Tugas Anda —
Tuliskan kembali tanpa perubahan bagian teks tentang Islam dan pendidikan mulai dari "Padahal apapun nama" sampai "dan lain sebagainya.", termasuk kedua batas tersebut.

Teks yang Disediakan —
++++++++++++++++++++
Berangkat dari basis Islamiah yang diusung oleh Rahma, tulisan ini dirangkai dengan menempelkan lapisan-lapisan islam yang dikontekstualkan dalam pendidikan. Sebagai upaya memberikan tolak ukur sudut pandang dalam suatu istilah, saya menjabarkan secara subjektif dengan mengartikan secara ruang bahwa Islam adalah sistem; Islam bukan entitas konkret yang bisa dimaterialisasikan. Di mana Islam adalah agama yang sangat terbuka terhadap modernitas dan memberikan ruang supaya manusia berkembang secara dinamis; baik secara jasmani, akali, dan rohani. Di mana keterbukaan itu diterjemahkan oleh manusia sebagai kesempatan untuk mencapai kemajuan dalam segala bidang. Sedang sarana utama untuk mencapai kemajuan tersebut adalah pendidikan yang dilakukan dengan penuh kesadaran dan berkesinambungan.

Kenyataan berbicara bahwa pendidikan yang berjalan saat ini masih memperlihatkan kurangnya perhatian terhadap harkat dan martabat manusia serta banyak mengabaikan dasar-dasar potensi kemanusiaan. Kondisi inilah yang dinilai sebagai proses yang tidak humanis dan jauh dari nilai-nilai demokrasi. Masih ditemukannya penindasan terhadap peserta didik, pengungkungan kreatifitas, pembodohan dan dominasi yang dilakukan oleh pelaku pendidikan; menandakan bahwa kondisi pendidikan di Indonesia masih jauh dari upaya penyadaran dan pembebasan.

Padahal apapun nama dan alasannya, yang namanya penindasan merupakan tindakan yang tidak manusiawi dan sesuatu yang menafikan harkat kemanusiaan atau dehumanisasi. Bahkan sebagai mahasiswa, tak takut saya menuliskan bahwa sosok yang mendapat label sebagai ‘guru’ atau ‘dosen’ sendiri pun cenderung mengkapitalisasi profesinya demi mendapatkan keuntungan-keuntungan materil subjektifnya; entah itu kenaikan jabatan, dan lain sebagainya.
++++++++++++++++++++
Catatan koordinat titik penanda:
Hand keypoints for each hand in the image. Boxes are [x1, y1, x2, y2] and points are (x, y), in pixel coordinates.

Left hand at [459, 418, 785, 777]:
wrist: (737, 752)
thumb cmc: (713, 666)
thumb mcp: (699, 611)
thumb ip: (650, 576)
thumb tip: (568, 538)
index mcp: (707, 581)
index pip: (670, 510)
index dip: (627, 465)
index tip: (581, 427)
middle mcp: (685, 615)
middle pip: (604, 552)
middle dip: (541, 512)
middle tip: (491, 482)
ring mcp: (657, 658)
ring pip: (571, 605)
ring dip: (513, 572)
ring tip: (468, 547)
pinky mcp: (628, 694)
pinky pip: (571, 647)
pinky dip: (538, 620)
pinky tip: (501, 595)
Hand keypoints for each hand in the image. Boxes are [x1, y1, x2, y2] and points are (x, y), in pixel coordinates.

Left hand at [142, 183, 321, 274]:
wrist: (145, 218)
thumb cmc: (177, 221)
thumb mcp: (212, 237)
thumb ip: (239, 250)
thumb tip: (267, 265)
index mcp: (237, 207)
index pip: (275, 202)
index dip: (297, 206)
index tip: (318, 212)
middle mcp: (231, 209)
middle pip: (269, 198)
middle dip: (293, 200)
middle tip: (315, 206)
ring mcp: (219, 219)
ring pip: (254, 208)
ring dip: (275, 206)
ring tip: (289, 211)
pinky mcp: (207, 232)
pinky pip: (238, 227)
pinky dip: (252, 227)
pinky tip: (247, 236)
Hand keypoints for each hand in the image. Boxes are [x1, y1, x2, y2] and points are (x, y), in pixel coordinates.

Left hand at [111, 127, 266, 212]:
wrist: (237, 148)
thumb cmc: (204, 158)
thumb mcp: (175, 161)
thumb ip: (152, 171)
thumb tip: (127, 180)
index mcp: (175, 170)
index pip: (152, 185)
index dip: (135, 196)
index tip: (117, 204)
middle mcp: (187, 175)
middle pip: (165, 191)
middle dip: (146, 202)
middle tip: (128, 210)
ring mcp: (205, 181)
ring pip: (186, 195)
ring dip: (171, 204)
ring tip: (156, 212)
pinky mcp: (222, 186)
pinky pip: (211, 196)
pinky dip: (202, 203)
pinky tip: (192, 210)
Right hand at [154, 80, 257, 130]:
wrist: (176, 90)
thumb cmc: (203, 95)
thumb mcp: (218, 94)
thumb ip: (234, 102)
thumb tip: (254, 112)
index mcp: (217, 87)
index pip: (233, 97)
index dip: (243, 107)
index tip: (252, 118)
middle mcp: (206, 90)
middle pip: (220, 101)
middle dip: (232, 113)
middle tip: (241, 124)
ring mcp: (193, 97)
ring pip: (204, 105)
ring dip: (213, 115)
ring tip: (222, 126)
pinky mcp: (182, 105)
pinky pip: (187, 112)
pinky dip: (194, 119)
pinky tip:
++++++++++++++++++++
Pembahasan Jawaban —
Padahal apapun nama dan alasannya, yang namanya penindasan merupakan tindakan yang tidak manusiawi dan sesuatu yang menafikan harkat kemanusiaan atau dehumanisasi. Bahkan sebagai mahasiswa, tak takut saya menuliskan bahwa sosok yang mendapat label sebagai ‘guru’ atau ‘dosen’ sendiri pun cenderung mengkapitalisasi profesinya demi mendapatkan keuntungan-keuntungan materil subjektifnya; entah itu kenaikan jabatan, dan lain sebagainya.